2.0 In reality, such measures, while useful if the person is already endowed with much of all that is needed in a situation, end up way-laying us in our journey of growth and evolution.
3.0 An alternative view is to see personality as the “possibilities inherent in the individual”.
4.0 Such a view makes the individual wider, more flexible, and far more capable of change and growth. Furthermore, it prevents us from ‘slotting’ individuals into narrow characteristics and ensures that we take a positive, “expansion” view of the human being.
5.0 This view opens us to the notion of “conscious development of personality” – which means: “Can each individual become aware of his or her possibilities and consciously grow and manifest some of the possibilities inherent in himself or herself”.
Aspiring to an Ideal
1.0 Man has infinite possibilities. When he chooses to harness these infinite possibilities to realize a life of deep fulfillment, then he comes to recognize three fundamental truths:
One, that possibilities are infinite but the time and space needed to manifest the possibilities in a single life are limited.
Two, that these possibilities, when seen as sub-serving or enhancing the person’s own desire for fulfillment, become positive, specific and directed.
Three, the person’s own desire for fulfillment is best realized when the individual shapes his or her life consciously around a noble or high ideal.
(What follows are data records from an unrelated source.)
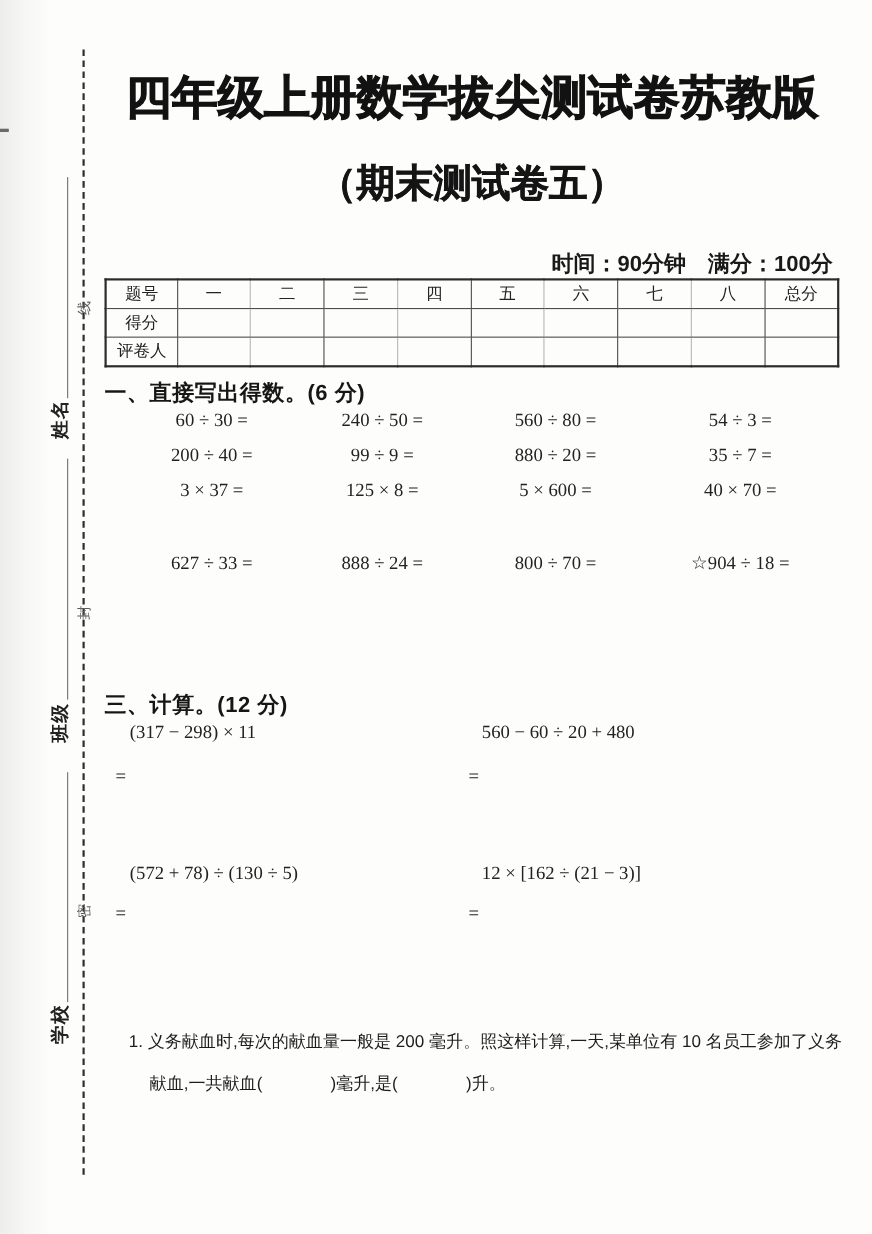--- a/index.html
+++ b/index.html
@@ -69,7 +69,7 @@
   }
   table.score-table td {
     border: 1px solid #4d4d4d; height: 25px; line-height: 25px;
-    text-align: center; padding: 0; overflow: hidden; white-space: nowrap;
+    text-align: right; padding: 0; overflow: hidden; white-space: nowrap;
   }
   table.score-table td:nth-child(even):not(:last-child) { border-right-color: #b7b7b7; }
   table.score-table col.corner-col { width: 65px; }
Without an ideal, all development is haphazard and not self-reinforcing.
2.0 For example, the cluster of possibilities inherent in the making of a great scientist are different from the cluster of possibilities inherent in the creation of a large business, or even the creation of a great book may be very different.
3.0 While all three may have common points, a person who “flits” from one set of possibilities to another, may develop a number of them, but may, in the final analysis, be lacking in human fulfillment.
4.0 In this context, it is essential that every individual freely chooses and learns to dedicate his/her life toward a comprehensive and integrated ideal that harmonizes all these types of possibilities leading to deep fulfillment for self and those we live and work with.